Fracking has made the United States one of the leading producers of oil and natural gas on earth. We don’t need access to Middle Eastern product. We have enough here (with our neighbors in Canada and Mexico). “Fracking is the process of drilling down into the earth before a high-pressure water mixture is directed at the rock to release the gas [and oil] inside.
“Water, sand and chemicals are injected into the rock at high pressure which allows the gas [and oil] to flow out to the head of the well… The process can be carried out vertically or, more commonly, by drilling horizontally to the rock layer and can create new pathways to release gas [or oil] or can be used to extend existing channels.” BBC, December 16, 2015.
But there are side effects… really nasty side effects, as heavy fracking states like Oklahoma and Kansas have discovered. Seismic activity in Oklahoma has increased one hundred-fold in recent years, with up to 12% of the fracking-induced shakers capable of inflicting significant damage. Put another way, Oklahoma now rivals California as a state where earthquakes can cause measurable damage. The pressure from injected water lubricates and pushes open underground fissures accordingly. Not to mention the devastation that comes with having to deal with the waste-water from the process.
“In an assessment released by the United States Geological Survey [on March 28th], experts said the chance of a destructive temblor in the next year is as great in parts of north-central Oklahoma and southern Kansas — where oil-and-gas operations have set off man-made quakes for about five years — as it is in the shakiest parts of quake-prone California.
“The warning came in the agency’s map of earthquake risks, a document that for the first time included the prospects for human-caused quakes… ‘By including human-induced events, our assessment of earthquake hazards has significantly increased in parts of the U.S.,’ Mark Petersen, the chief of the agency’s Natural Seismic Hazard Mapping Project, said in a news release.
“Four other states where waste disposal has led to human-induced quakes — Texas, Colorado, New Mexico and Arkansas — face considerably smaller risks of damaging tremors, the agency said. About seven million people live in the areas at risk of a human-induced earthquake, most of them in Oklahoma and Texas.
“Over the last 15 years, those states have experienced an explosion in oil and gas production, which releases huge amounts of toxic wastewater. That wastewater is disposed of by re-injecting it into the ground, into rock formations thousands of feet below the surface, increasing the pressure on existing subterranean faults, and causing them to slip and produce tremors.

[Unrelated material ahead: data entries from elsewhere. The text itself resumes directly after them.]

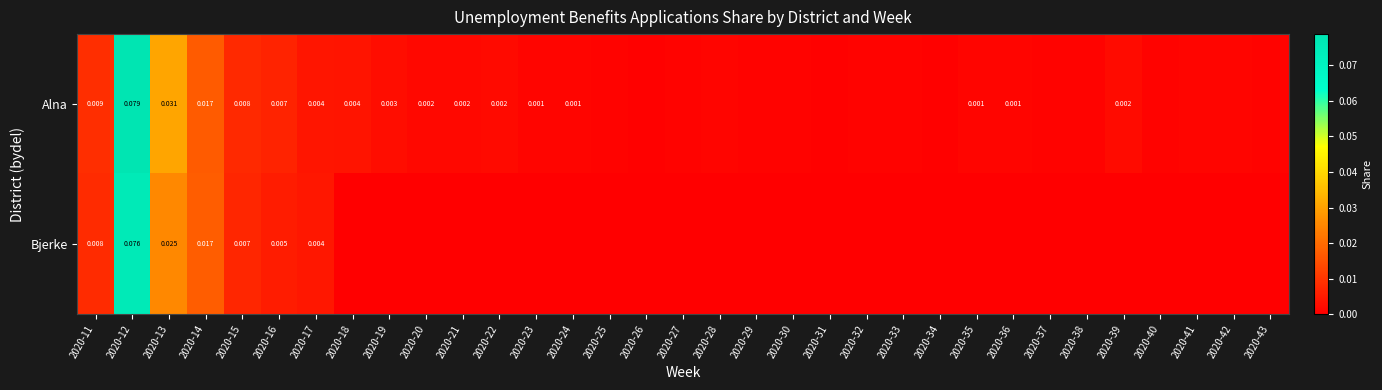

How many distinct data groups are displayed?

2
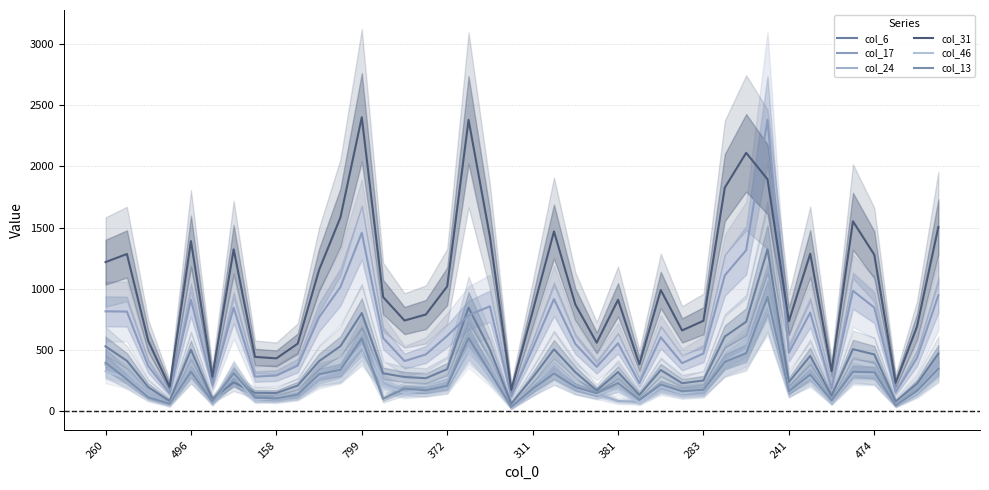

Between 372 and 283, which is larger?

372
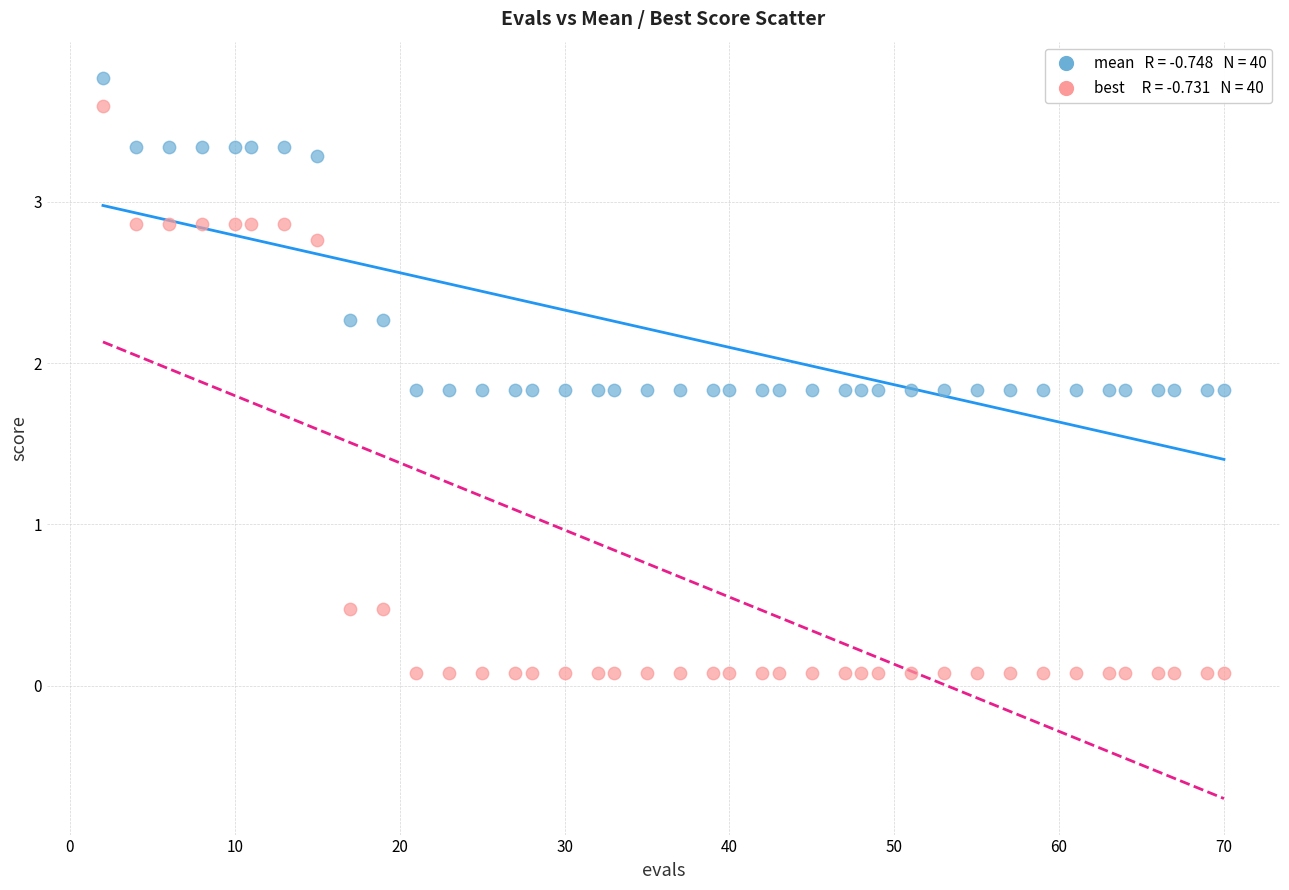

Across all data points, what is the range of Y values (max minus min)?

3.7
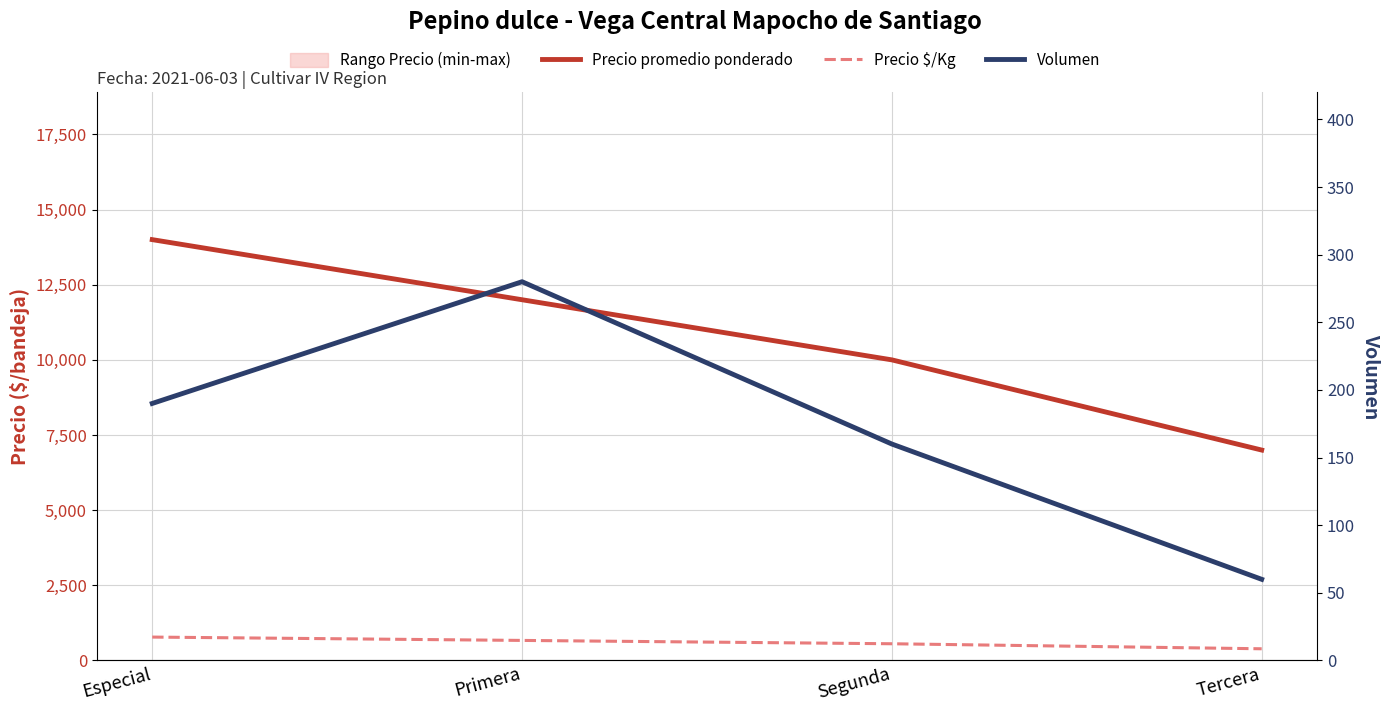

What is the difference between the highest and lowest values at Primera?

11720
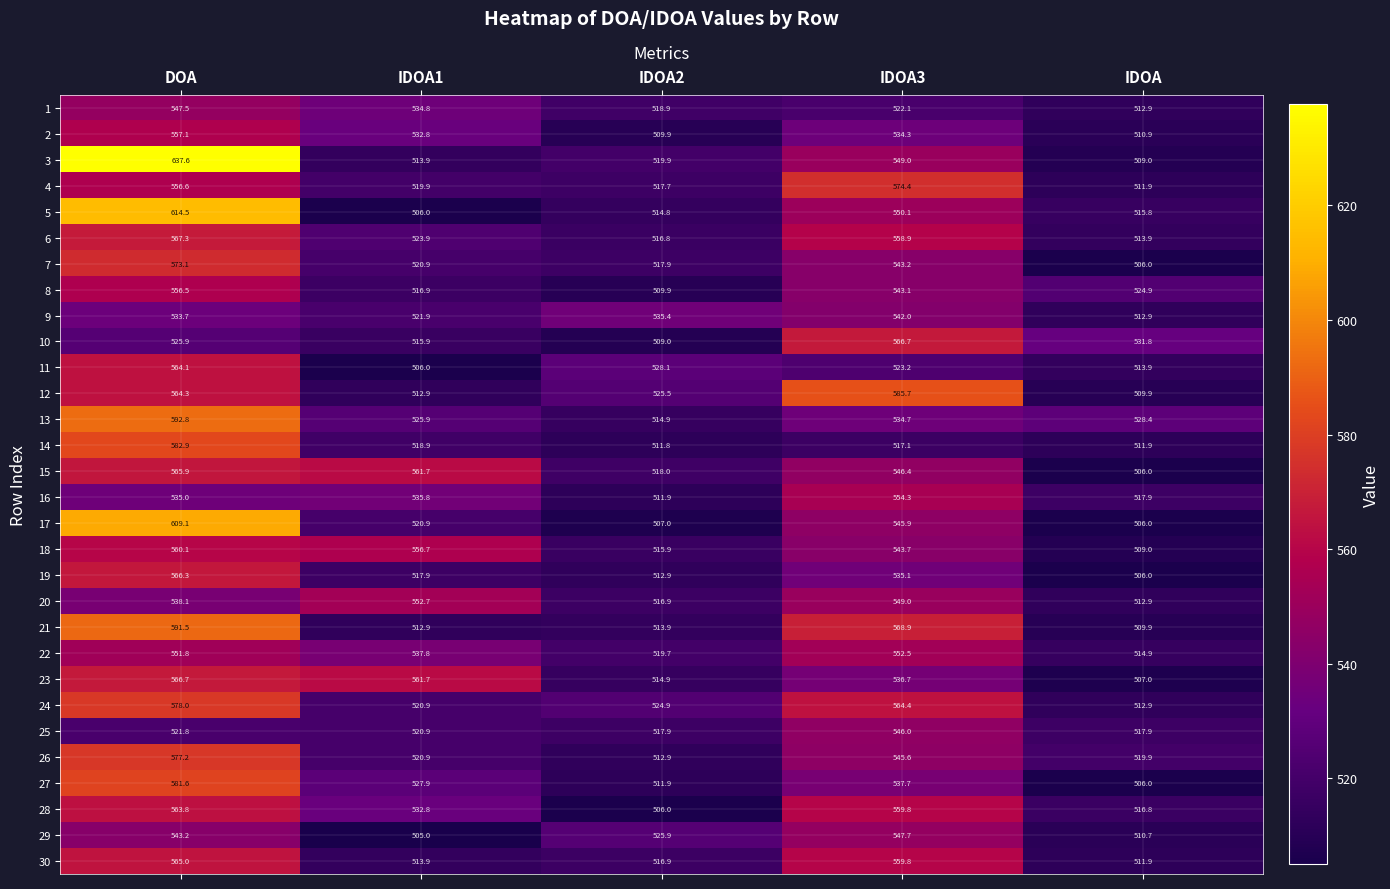

List the labels in order of 16 value, largest first.

IDOA3, IDOA1, DOA, IDOA, IDOA2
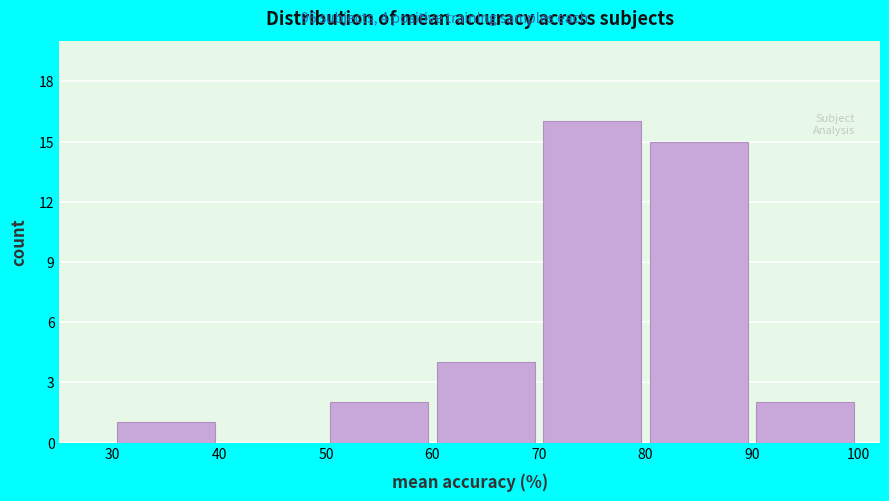

Which range on the x-axis has the tallest bar?

70 to 80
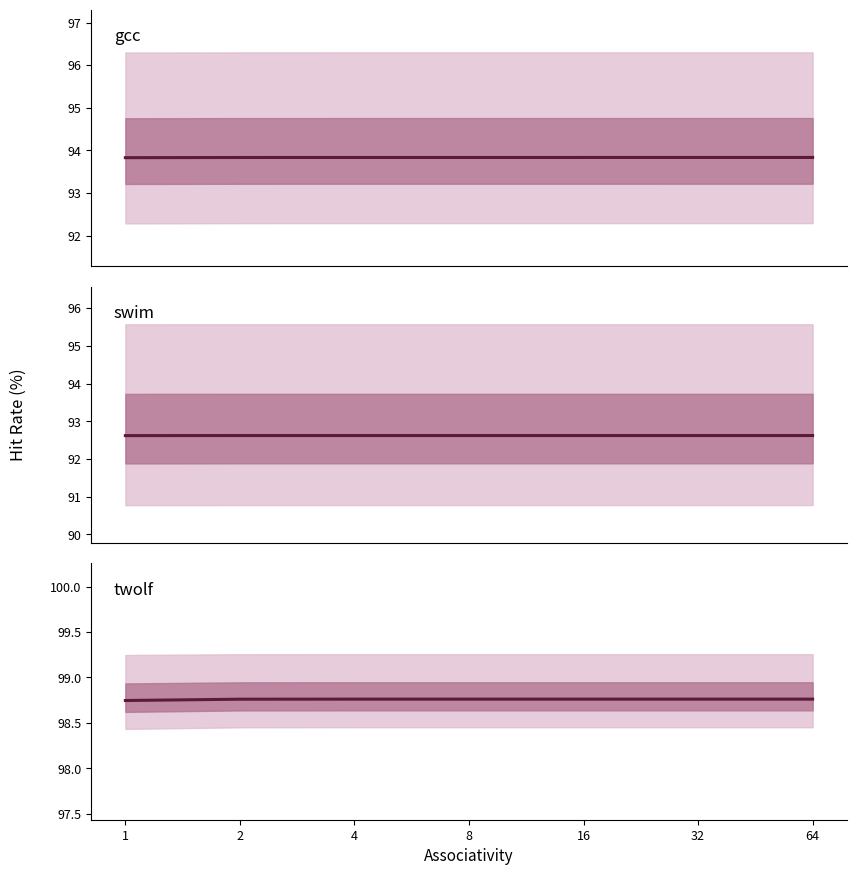

Which series has the largest range (max minus min)?

twolf.trace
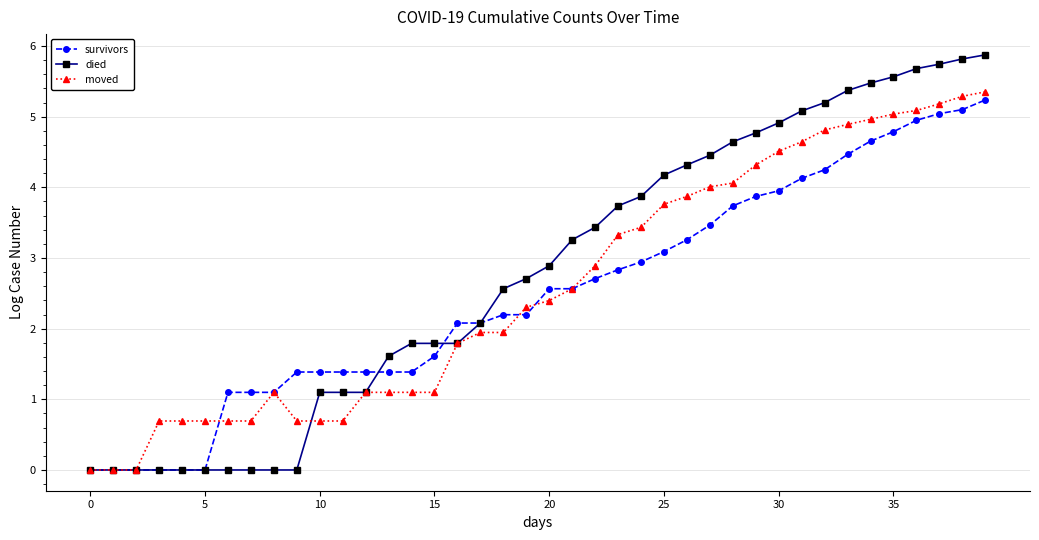

Which series has the widest spread of values?

died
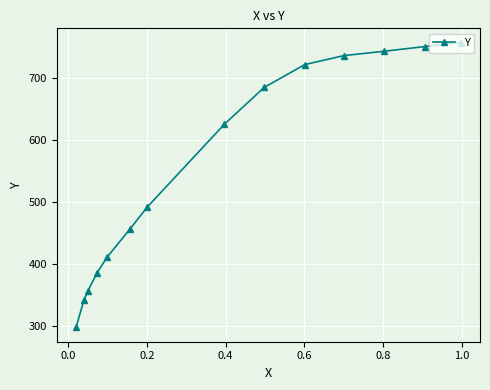

What is the value of the 3rd point from the left?

356.8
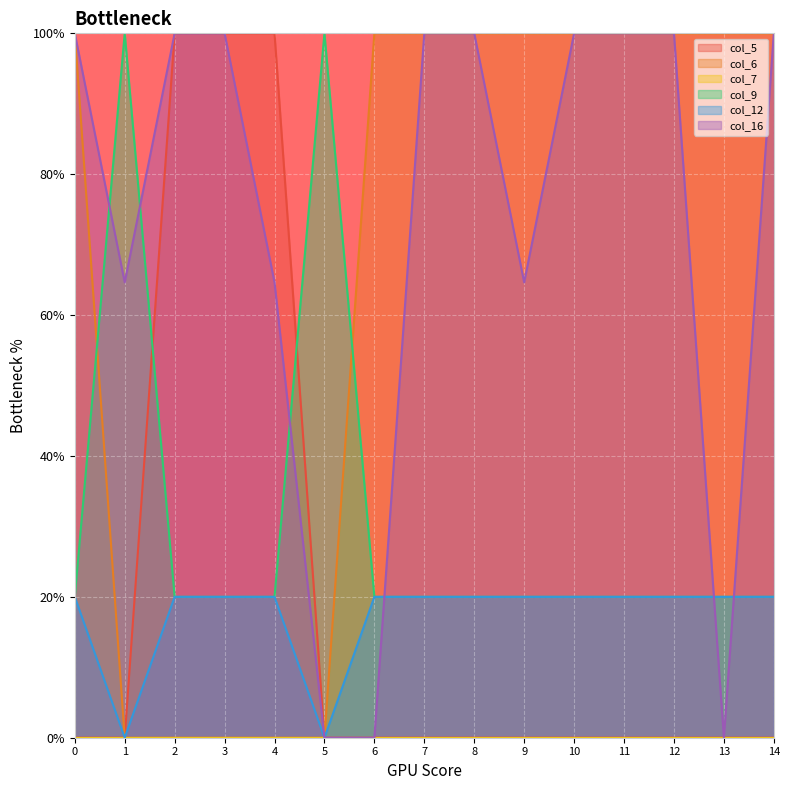

What is the greatest value displayed?

1.0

“Along with the economic boom from oil and gas exploration, Oklahoma has experienced a rising number of earthquakes. In an average year, Oklahoma has historically had fewer than two quakes of magnitude 3 or greater — roughly the level at which a tremor can be felt. Kansas has had even fewer such shocks. But last year, Oklahoma recorded 907 quakes at magnitude 3 and above, and Kansas registered 54.
“Oklahoma now ranks behind only Alaska in earthquake frequency, followed by California… Three of the quakes this year, measured at magnitudes of 4.7, 4.8 and 5.1, were among the largest in Oklahoma’s history.
“Including Oklahoma and southern Kansas on the map reinforces what the Geological Survey’s scientists have said for some time: The huge number of small, human-caused quakes in the two states may have set the stage for a larger, more destructive one.” New York Times, March 28th.
Right now the price of oil is low enough for a number of high-cost fracking sites to shut down and even declare bankruptcy… but others are rolling merrily along. When the price of oil returns to its high cost trajectory in a few years, we can expect the fracking to escalate. But exactly who pays for the damage from the temblors that result? And which fracker is responsible for which quake? Can we really accept the growth from such oil extraction techniques without assigning a very specific number to the damage they cause? How about the inevitable injuries and perhaps fatalities.
I’m Peter Dekom, and we really do not measure economic growth in this country remotely accurately… we just ignore the hard dollar costs that are not clearly directly linked to each event.